Tentunya, penanganannya harus disesuaikan dengan karakteristik korban. Jika dia menunjukkan ketidakamanan dan harga diri yang rendah, pekerjaan akan dilakukan untuk meningkatkan keamanan pribadinya, ketergantungan emosional dan bekerja berdasarkan reaksi yang dia hadirkan serta keyakinan dan gagasan yang mendasari hal itu.
Jika gejala stres atau depresi pasca trauma diamati pada pasien, gejala ini harus ditangani.
Ramalan cuaca
Pemulihannya baik dan lamanya tergantung pada faktor-faktor yang berbeda seperti waktu dia ditahan di luar keinginannya, gaya kopingnya, sejarah pembelajarannya atau sifat dari situasi yang dialami.
Terakhir, perlu dicatat bahwa fenomena ini cukup menarik dari sudut pandang psikologis, sehingga perilaku yang mendasari “sindrom” ini harus dipelajari dan diselidiki lebih detail oleh mereka yang mendalami viktimologi, agar dapat memberikan suatu sedikit lebih banyak cahaya dalam segala hal yang mengelilinginya.

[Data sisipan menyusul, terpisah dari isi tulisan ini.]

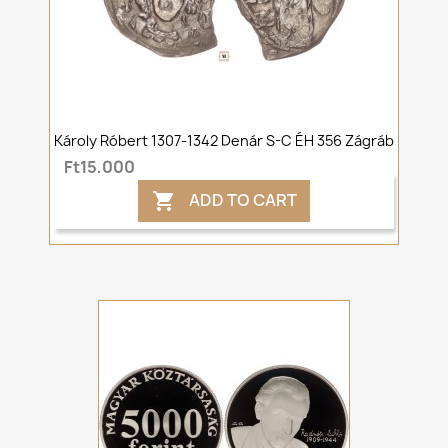
Károly Róbert 1307-1342 Denár S-C ÉH 356 Zágráb
Ft15,000
ADD TO CART

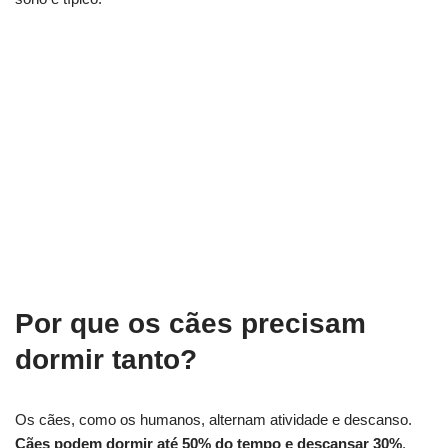
Por que os cães precisam
dormir tanto?
Os cães, como os humanos, alternam atividade e descanso.
Cães podem dormir até 50% do tempo e descansar 30%
.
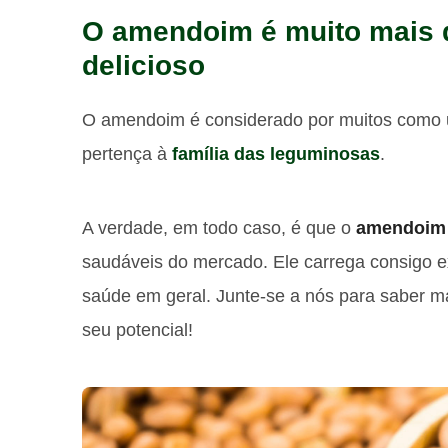
O amendoim é muito mais 
delicioso
O amendoim é considerado por muitos como u
pertença à
família das leguminosas
.
A verdade, em todo caso, é que o
amendoim
saudáveis ​​do mercado. Ele carrega consigo 
saúde em geral. Junte-se a nós para saber m
seu potencial!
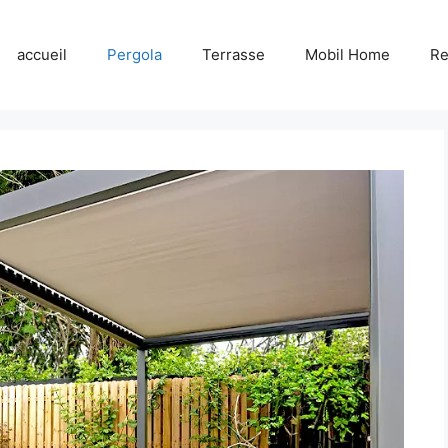
accueil
Pergola
Terrasse
Mobil Home
R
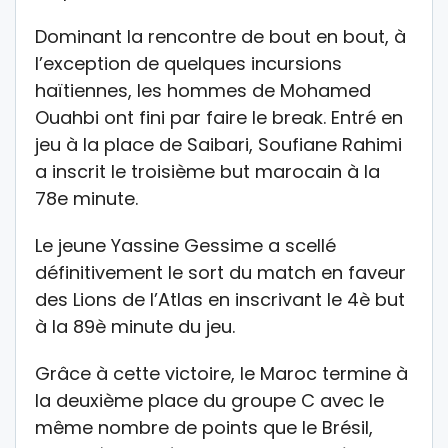
Dominant la rencontre de bout en bout, à
l’exception de quelques incursions
haïtiennes, les hommes de Mohamed
Ouahbi ont fini par faire le break. Entré en
jeu à la place de Saibari, Soufiane Rahimi
a inscrit le troisième but marocain à la
78e minute.
Le jeune Yassine Gessime a scellé
définitivement le sort du match en faveur
des Lions de l’Atlas en inscrivant le 4è but
à la 89è minute du jeu.
Grâce à cette victoire, le Maroc termine à
la deuxième place du groupe C avec le
même nombre de points que le Brésil,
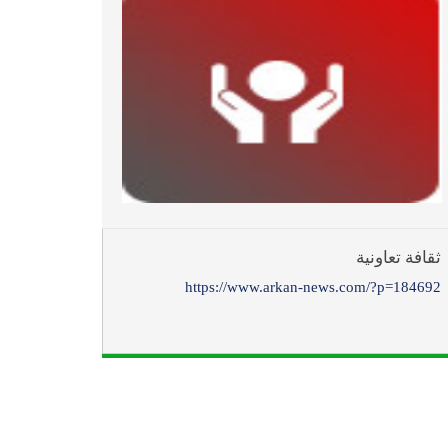
ثقافة تعاونية
https://www.arkan-news.com/?p=184692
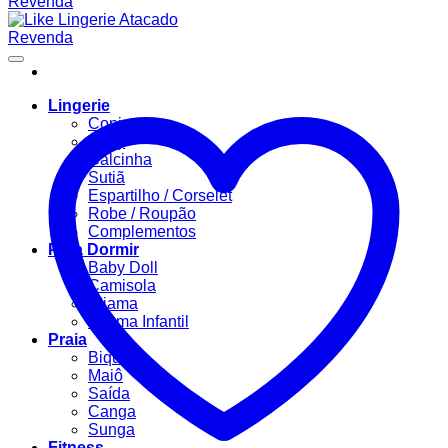
Lingerie
Conjuntos
Body
Calcinha
Sutiã
Espartilho / Corselet
Robe / Roupão
Complementos
Para Dormir
Baby Doll
Camisola
Pijama
Pijama Infantil
Praia
Biquíni
Maiô
Saída
Canga
Sunga
Fitness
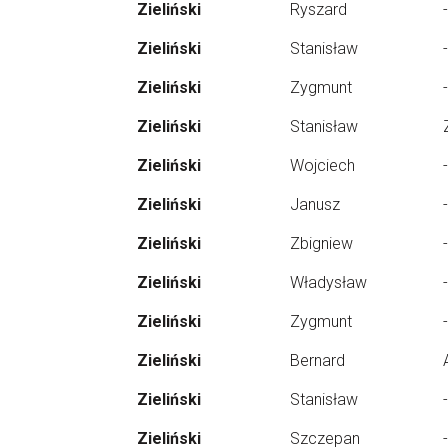
Zieliński
Ryszard
-
Zieliński
Stanisław
-
Zieliński
Zygmunt
-
Zieliński
Stanisław
Zieliński
Wojciech
-
Zieliński
Janusz
-
Zieliński
Zbigniew
-
Zieliński
Władysław
-
Zieliński
Zygmunt
-
Zieliński
Bernard
Zieliński
Stanisław
-
Zieliński
Szczepan
-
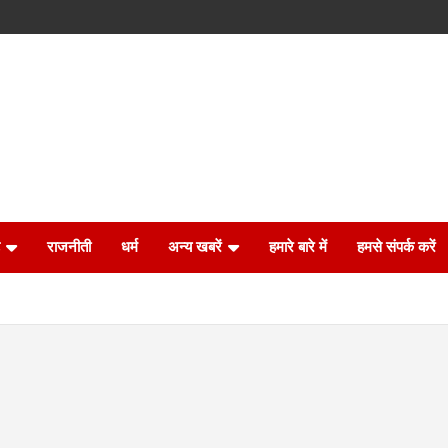
राजनीती
धर्म
अन्य खबरें
हमारे बारे में
हमसे संपर्क करें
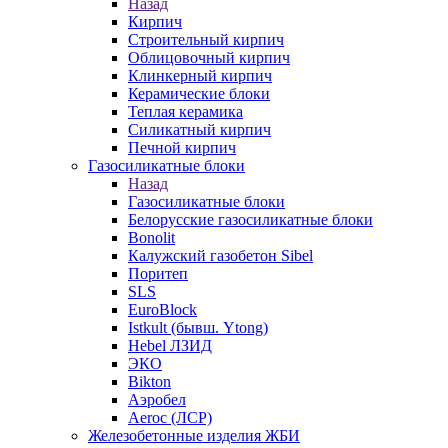
Назад
Кирпич
Строительный кирпич
Облицовочный кирпич
Клинкерный кирпич
Керамические блоки
Теплая керамика
Силикатный кирпич
Печной кирпич
Газосиликатные блоки
Назад
Газосиликатные блоки
Белорусские газосиликатные блоки
Bonolit
Калужский газобетон Sibel
Поритеп
SLS
EuroBlock
Istkult (бывш. Ytong)
Hebel ЛЗИД
ЭКО
Bikton
Аэробел
Aeroc (ЛСР)
Железобетонные изделия ЖБИ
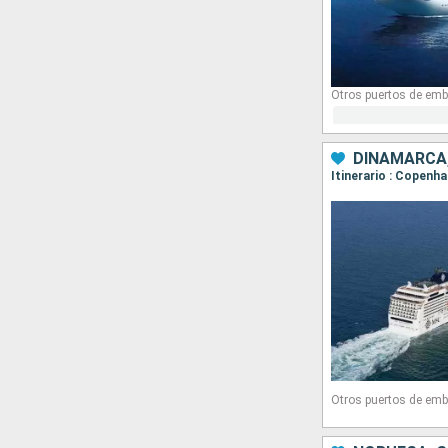
Otros puertos de emb
DINAMARCA,
Itinerario : Copenh
Otros puertos de emb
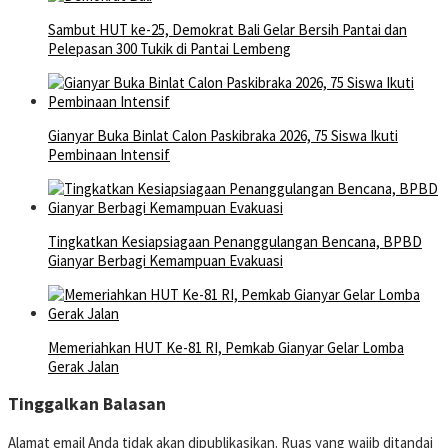
Sambut HUT ke-25, Demokrat Bali Gelar Bersih Pantai dan
Pelepasan 300 Tukik di Pantai Lembeng
Gianyar Buka Binlat Calon Paskibraka 2026, 75 Siswa Ikuti
Pembinaan Intensif
Tingkatkan Kesiapsiagaan Penanggulangan Bencana, BPBD
Gianyar Berbagi Kemampuan Evakuasi
Memeriahkan HUT Ke-81 RI, Pemkab Gianyar Gelar Lomba
Gerak Jalan
Tinggalkan Balasan
Alamat email Anda tidak akan dipublikasikan.
Ruas yang wajib ditandai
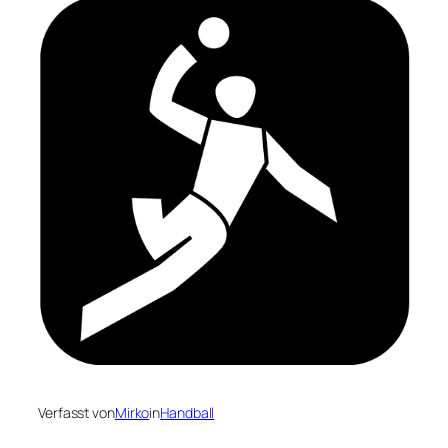
Verfasst von
Mirko
in
Handball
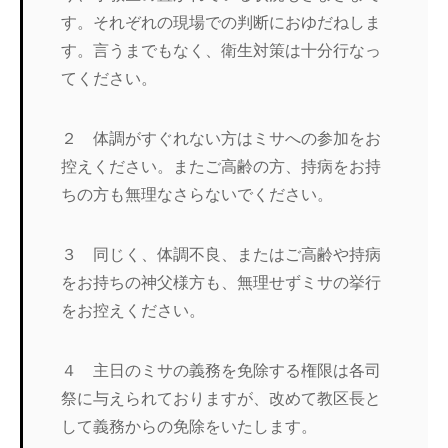
す。それぞれの現場での判断におゆだねしま
す。言うまでもなく、衛生対策は十分行なっ
てください。
２ 体調がすぐれない方はミサへの参加をお
控えください。またご高齢の方、持病をお持
ちの方も無理なさらないでください。
３ 同じく、体調不良、またはご高齢や持病
をお持ちの神父様方も、無理せずミサの挙行
をお控えください。
４ 主日のミサの義務を免除する権限は各司
祭に与えられておりますが、改めて教区長と
して義務からの免除をいたします。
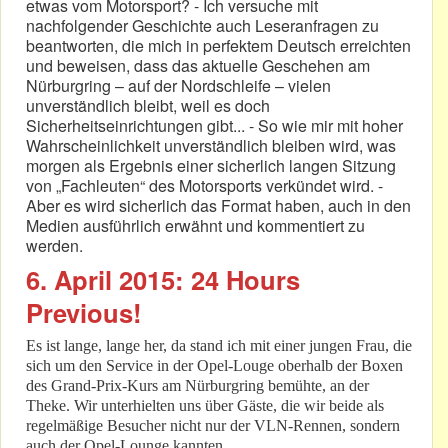
etwas vom Motorsport? - Ich versuche mit
nachfolgender Geschichte auch Leseranfragen zu
beantworten, die mich in perfektem Deutsch erreichten
und beweisen, dass das aktuelle Geschehen am
Nürburgring – auf der Nordschleife – vielen
unverständlich bleibt, weil es doch
Sicherheitseinrichtungen gibt... - So wie mir mit hoher
Wahrscheinlichkeit unverständlich bleiben wird, was
morgen als Ergebnis einer sicherlich langen Sitzung
von „Fachleuten“ des Motorsports verkündet wird. -
Aber es wird sicherlich das Format haben, auch in den
Medien ausführlich erwähnt und kommentiert zu
werden.
6. April 2015: 24 Hours
Previous!
Es ist lange, lange her, da stand ich mit einer jungen Frau, die
sich um den Service in der Opel-Louge oberhalb der Boxen
des Grand-Prix-Kurs am Nürburgring bemühte, an der
Theke. Wir unterhielten uns über Gäste, die wir beide als
regelmäßige Besucher nicht nur der VLN-Rennen, sondern
auch der Opel-Lounge kannten.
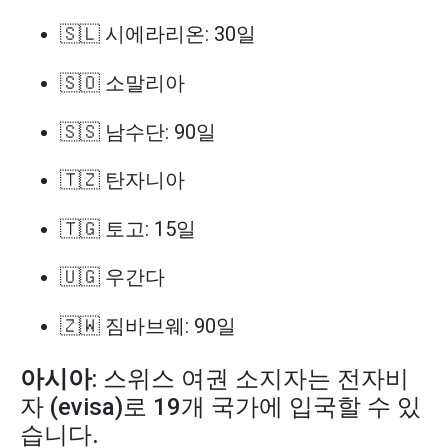
🇸🇱 시에라리온: 30일
🇸🇴 소말리아
🇸🇸 남수단: 90일
🇹🇿 탄자니아
🇹🇬 토고: 15일
🇺🇬 우간다
🇿🇼 짐바브웨: 90일
아시아
: 스위스 여권 소지자는 전자비
자 (evisa)로 19개 국가에 입국할 수 있
습니다.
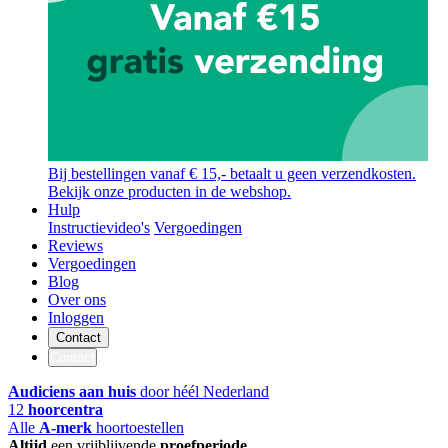
Bij bestellingen vanaf € 15,- betaalt u geen verzendkosten.
Bekijk onze producten in de webshop.
Hulp
Instructievideo's
Vergoedingen
Reviews
Vergoedingen
Blog
Over ons
Inloggen
Contact
Contact
Audiciens aan huis
door héél Nederland
12
hoorcentra
Alle
A-merk
hoortoestellen
Altijd
een vrijblijvende
proefperiode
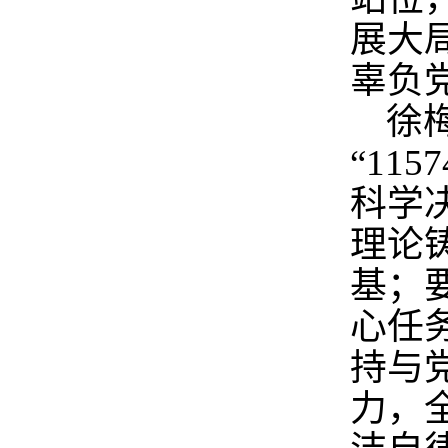
展大
辜负
徐
“11
科学
理论
基；
心任
持与
力，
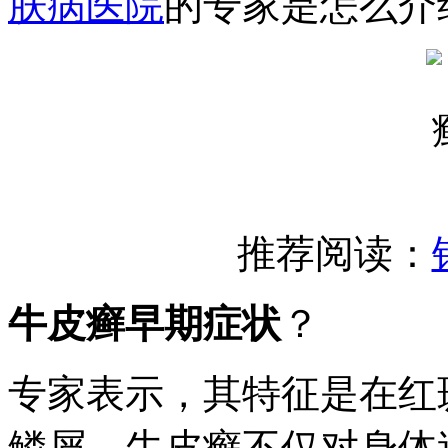
肤病医院
的专家是怎么介
推荐阅读：
牛皮癣早期症状
？
专家表示，其特征是在红
鳞屑。牛皮癣不仅对身体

Selain itu, dari segi sosial juga penting karena agunannya bisa menimbulkan kerugian bagi masyarakat. Fakta simulasi kelupaan, tidak mengenali agresor (suara, pakaian, fisiognomi …) dapat membuat penyelidikan menjadi sulit.
Referensi
- Auerbach, S., Kiesler, D., Strentz, T., Schmidt, J., Devany Serio, C. (1994). Dampak interpersonal dan penyesuaian stres penangkaran simulasi: tes empiris dari Stockholm Syndrome. Jurnal Psikologi Sosial dan Klinis, 13 (2), 207-221.
- Ballús, C. (2002). Tentang sindrom Stockholm. Kedokteran Klinik, 119 (5).
- Carver, JM Love and Stockholm syndrome: misteri mencintai seorang pelaku kekerasan. Diambil dari: cepvi.com.
- Domen, ML (2005). Sebuah hubungan yang "tidak bisa dipahami" antara para protagonisnya: Sindrom Stockholm. Encrucijadas, 33, Universitas Buenos Aires.
- Graham, D. et al. (sembilan belas sembilan puluh lima). Skala untuk Mengidentifikasi "Sindrom Stockholm". Reaksi pada Wanita Kencan Muda: Struktur Faktor, Keandalan dan Validitas. Kekerasan dan Korban, 10 (1).
- Montero, A. Sindrom Stockholm domestik pada wanita yang dipukuli. Masyarakat Psikologi Kekerasan Spanyol.
- Montero Gómez, A. (1999). Stockholm Syndrome Psikopatologi: Uji coba model etiologi. Ilmu Kepolisian, 51.
- Muñoz Endre, J. (2008). Femicide. Majalah Studi Polisi, 3.
- Parker, M. (2006). Sindrom Stockholm. Pembelajaran Manajemen, 37 (1), 39-41.
- Quiñones Urquiza, ML Pertimbangan kriminologis pada sindrom Stockholm.